Ebbene, dopo aver elencato all’art. 1 le misure adottabili per contenere e contrastare i rischi sanitari e il diffondersi del contagio, dopo aver precisato all’art. 4, comma 1 (rubricato “Sanzioni e controlli”) che “salvo che il fatto costituisca reato”, il mancato rispetto delle misure di contenimento è punito con la “sanzione amministrativa del pagamento di una somma da 400 a 3.000 euro e non si applicano le sanzioni contravvenzionali previste dall’articolo 650 del codice penale o da ogni altra disposizione di legge attributiva di poteri per ragioni di sanità”, il Decreto-Legge, sul finale, prevede il colpo di scena!
Il comma 8 dell’art. 4 del Decreto – cito testualmente – prevede che “Le disposizioni del presente articolo che sostituiscono sanzioni penali con sanzioni amministrative si applicano anche alle violazioni commesse ANTERIORMENTE alla data di entrata in vigore del presente decreto, ma in tali casi le sanzioni amministrative sono applicate nella misura minima ridotta alla metà (…)”.
Il comma 3 del citato articolo chiarisce, peraltro, che “le violazioni sono accertate ai sensi della legge 24 novembre 1981, n. 689”.

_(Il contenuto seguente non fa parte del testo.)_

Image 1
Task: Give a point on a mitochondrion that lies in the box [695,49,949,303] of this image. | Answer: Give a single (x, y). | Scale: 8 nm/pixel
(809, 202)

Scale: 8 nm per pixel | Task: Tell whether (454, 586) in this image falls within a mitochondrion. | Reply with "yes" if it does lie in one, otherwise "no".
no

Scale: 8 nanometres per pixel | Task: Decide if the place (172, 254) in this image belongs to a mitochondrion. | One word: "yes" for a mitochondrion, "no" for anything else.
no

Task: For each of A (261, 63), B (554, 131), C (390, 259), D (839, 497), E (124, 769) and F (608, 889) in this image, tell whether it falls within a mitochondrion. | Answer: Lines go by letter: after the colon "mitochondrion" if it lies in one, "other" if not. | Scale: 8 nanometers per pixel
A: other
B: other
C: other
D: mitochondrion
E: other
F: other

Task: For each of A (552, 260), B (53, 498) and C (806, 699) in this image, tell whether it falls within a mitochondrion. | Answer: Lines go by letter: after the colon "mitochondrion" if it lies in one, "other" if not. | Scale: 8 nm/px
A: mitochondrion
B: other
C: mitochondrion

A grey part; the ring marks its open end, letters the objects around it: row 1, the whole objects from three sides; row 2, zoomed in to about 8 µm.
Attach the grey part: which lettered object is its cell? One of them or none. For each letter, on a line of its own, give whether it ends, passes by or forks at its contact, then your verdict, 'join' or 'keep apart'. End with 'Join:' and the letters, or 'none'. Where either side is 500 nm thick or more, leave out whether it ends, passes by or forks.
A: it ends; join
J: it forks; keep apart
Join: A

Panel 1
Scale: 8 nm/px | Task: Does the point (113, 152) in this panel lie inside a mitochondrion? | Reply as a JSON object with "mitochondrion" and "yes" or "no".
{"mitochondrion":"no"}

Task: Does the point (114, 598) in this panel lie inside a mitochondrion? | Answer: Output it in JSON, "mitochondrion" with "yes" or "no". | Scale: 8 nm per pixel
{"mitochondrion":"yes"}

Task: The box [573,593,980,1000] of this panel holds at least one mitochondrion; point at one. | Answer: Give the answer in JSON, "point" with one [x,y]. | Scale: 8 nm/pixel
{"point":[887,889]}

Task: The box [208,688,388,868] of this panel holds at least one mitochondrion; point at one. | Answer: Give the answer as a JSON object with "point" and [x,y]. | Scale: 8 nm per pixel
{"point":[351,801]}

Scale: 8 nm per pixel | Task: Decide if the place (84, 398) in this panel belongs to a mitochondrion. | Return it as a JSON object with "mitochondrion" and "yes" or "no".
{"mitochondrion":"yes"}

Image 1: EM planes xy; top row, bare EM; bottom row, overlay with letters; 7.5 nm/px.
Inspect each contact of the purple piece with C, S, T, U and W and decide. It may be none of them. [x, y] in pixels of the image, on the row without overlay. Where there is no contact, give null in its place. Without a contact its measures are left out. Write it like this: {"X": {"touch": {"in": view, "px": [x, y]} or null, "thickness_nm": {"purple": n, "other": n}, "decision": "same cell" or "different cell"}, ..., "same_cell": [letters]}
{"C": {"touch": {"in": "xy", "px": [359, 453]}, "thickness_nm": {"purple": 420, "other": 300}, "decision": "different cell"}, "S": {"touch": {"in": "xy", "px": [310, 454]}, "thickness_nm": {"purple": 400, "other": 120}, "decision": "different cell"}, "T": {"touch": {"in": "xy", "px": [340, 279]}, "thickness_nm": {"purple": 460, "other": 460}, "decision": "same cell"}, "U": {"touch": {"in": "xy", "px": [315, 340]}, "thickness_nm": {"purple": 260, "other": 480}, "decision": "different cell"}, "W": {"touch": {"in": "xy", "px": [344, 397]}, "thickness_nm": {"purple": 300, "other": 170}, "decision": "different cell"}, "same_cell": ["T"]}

Ebbene, basti solamente ricordare l’art. 1 della Legge 24 novembre 1981, n. 689 per comprendere l’orrore cui ci troviamo dinanzi con questo Decreto-Legge: cito testualmente, “Nessuno può essere assoggettato a sanzioni amministrative se non in forza di una Legge che sia entrata in vigore PRIMA della commissione della violazione”. Principio pacificamente riconosciuto nella giurisprudenza amministrativa (su tutti, si veda Cons. di Stato, V, 15 luglio 2013, n. 3847; cfr. Cons. di Stato, V, 11 aprile 2013, n. 1973) ed anche a voler interpretare in maniera restrittiva, come generalmente riconosciuto, l’art. 25 della Costituzione, nel senso che esso si riferisca alle sole norme penali, ciò non toglie che per le sanzioni amministrative debba pur sempre valere il generale canone di irretroattività posto dall’art. 11 disp. prel. cod. civ.

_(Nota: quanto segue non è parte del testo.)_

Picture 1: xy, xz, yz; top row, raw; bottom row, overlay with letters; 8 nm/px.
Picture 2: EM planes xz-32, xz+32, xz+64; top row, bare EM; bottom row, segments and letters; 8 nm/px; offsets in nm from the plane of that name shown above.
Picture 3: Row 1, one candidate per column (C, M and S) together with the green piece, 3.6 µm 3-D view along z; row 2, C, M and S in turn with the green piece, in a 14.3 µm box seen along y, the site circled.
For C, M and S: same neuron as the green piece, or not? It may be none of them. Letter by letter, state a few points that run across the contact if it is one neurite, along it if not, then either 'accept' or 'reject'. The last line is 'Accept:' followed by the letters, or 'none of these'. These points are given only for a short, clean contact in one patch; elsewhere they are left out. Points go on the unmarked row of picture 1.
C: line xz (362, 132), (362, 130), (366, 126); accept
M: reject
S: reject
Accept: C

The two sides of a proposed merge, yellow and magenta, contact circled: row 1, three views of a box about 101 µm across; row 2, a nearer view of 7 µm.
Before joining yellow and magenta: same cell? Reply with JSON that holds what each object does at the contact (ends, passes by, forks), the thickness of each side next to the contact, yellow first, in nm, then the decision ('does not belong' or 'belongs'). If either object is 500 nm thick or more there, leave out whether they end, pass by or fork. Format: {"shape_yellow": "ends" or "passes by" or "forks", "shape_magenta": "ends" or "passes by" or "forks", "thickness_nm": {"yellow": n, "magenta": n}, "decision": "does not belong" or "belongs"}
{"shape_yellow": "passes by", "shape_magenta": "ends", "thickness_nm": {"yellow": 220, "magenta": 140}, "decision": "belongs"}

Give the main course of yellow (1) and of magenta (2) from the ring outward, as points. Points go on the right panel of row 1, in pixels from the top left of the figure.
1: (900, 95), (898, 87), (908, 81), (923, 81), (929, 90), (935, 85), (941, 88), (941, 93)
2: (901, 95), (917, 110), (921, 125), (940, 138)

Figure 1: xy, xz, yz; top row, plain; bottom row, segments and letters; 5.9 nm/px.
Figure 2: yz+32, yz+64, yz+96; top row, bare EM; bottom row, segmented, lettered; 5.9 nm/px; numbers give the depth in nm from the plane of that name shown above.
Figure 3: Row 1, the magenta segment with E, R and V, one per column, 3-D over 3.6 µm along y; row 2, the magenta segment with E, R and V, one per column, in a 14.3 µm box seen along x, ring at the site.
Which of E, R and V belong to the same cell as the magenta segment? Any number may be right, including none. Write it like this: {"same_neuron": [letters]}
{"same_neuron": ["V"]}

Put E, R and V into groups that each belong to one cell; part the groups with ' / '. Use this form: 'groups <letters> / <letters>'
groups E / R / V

Senza alcun ulteriore commento sul punto, posto che le parole hanno un significato inequivocabilmente chiaro, desta grande imbarazzo per un Avvocato leggere l’elogio funebre del principio di legalità sulla Gazzetta Ufficiale ad opera, peraltro, di un Avvocato e Professore Universitario prestato al Governo.
Ignorantia legis non excusat, dicevano i latini, ma questa è un’altra epoca.